Yuhan Wang’s vision of femininity may appear delicate on the surface, but it’s always undercut with something steelier and a little dangerous. So it makes sense that, for her spring 2024 collection, the designer would turn to one of the most resilient heroines in literature: the protagonist of Thomas Hardy’s Tess of the d’Urbervilles. “I wanted to recast Tess in the shape of today’s woman,” said Wang after the show. “To explore a woman’s power and her ability to choose the path of her own life.”
This season, the wanderlust of the Yuhan Wang woman saw her head to the high seas, realized through a series of nautical-inspired looks that included barely there silk slips featuring paintings of sailing vessels; a gown made of woven strands of lace threaded with seashells; and a wonky cropped take on a sailor’s jacket festooned with delicate white ribbons. “She’s a long way from home,” Wang noted.

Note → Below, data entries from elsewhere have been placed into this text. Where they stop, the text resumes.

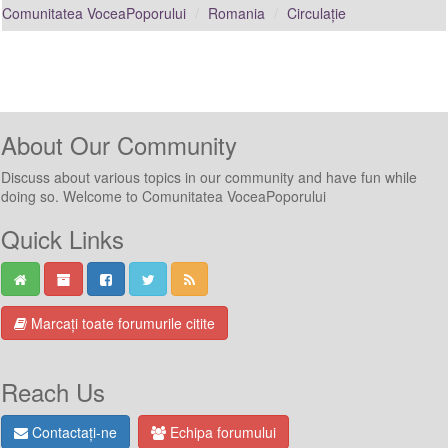
Comunitatea VoceaPoporului
Romania
Circulație
About Our Community
Discuss about various topics in our community and have fun while
doing so. Welcome to Comunitatea VoceaPoporului
Quick Links
Marcați toate forumurile citite
Reach Us
Contactați-ne
Echipa forumului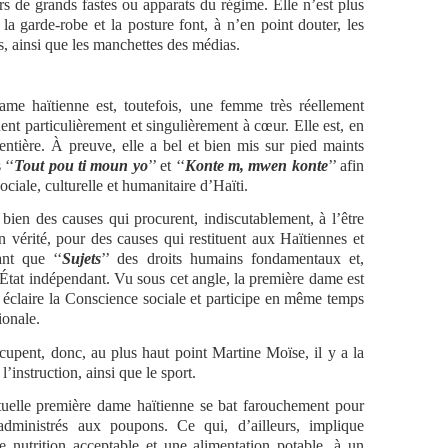
rs de grands fastes ou apparats du régime. Elle n’est plus
la garde-robe et la posture font, à n’en point douter, les
, ainsi que les manchettes des médias.
me haïtienne est, toutefois, une femme très réellement
ent particulièrement et singulièrement à cœur. Elle est, en
 entière. À preuve, elle a bel et bien mis sur pied maints
 ‘‘
Tout pou ti moun yo
’’ et ‘‘
Konte m, mwen konte
’’ afin
sociale, culturelle et humanitaire d’Haïti.
 bien des causes qui procurent, indiscutablement, à l’être
en vérité, pour des causes qui restituent aux Haïtiennes et
ant que ‘‘
Sujets
’’ des droits humains fondamentaux et,
 État indépendant. Vu sous cet angle, la première dame est
éclaire la Conscience sociale et participe en même temps
ionale.
ccupent, donc, au plus haut point Martine Moïse, il y a la
 l’instruction, ainsi que le sport.
ctuelle première dame haïtienne se bat farouchement pour
administrés aux poupons. Ce qui, d’ailleurs, implique
e nutrition acceptable et une alimentation potable, à un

The most compelling pieces for the designer’s loyal customer base, however, will inevitably be the cottagecore-adjacent gowns cut from lace and broderie anglaise, as well as the charming raffia hats that had been Frankensteined into bouncy minidresses—all of which were styled with her own distinctive riff on a Regency straw bonnet.

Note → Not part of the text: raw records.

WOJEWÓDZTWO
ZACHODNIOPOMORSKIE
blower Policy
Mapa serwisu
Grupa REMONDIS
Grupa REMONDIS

Elsewhere, a series of looks toward the end came with colorful strawberry prints, while a standout consisted of a beaded two-piece lavished with strawberry leaves—here nodding to the famous seduction scene from Hardy’s novel and adding a necessary injection of the perverse. “I wanted to keep that softness, but add a touch of strength too,” Wang said. If you ever needed convincing that softness can be its own kind of strength after all, Wang’s clothes should be your answer.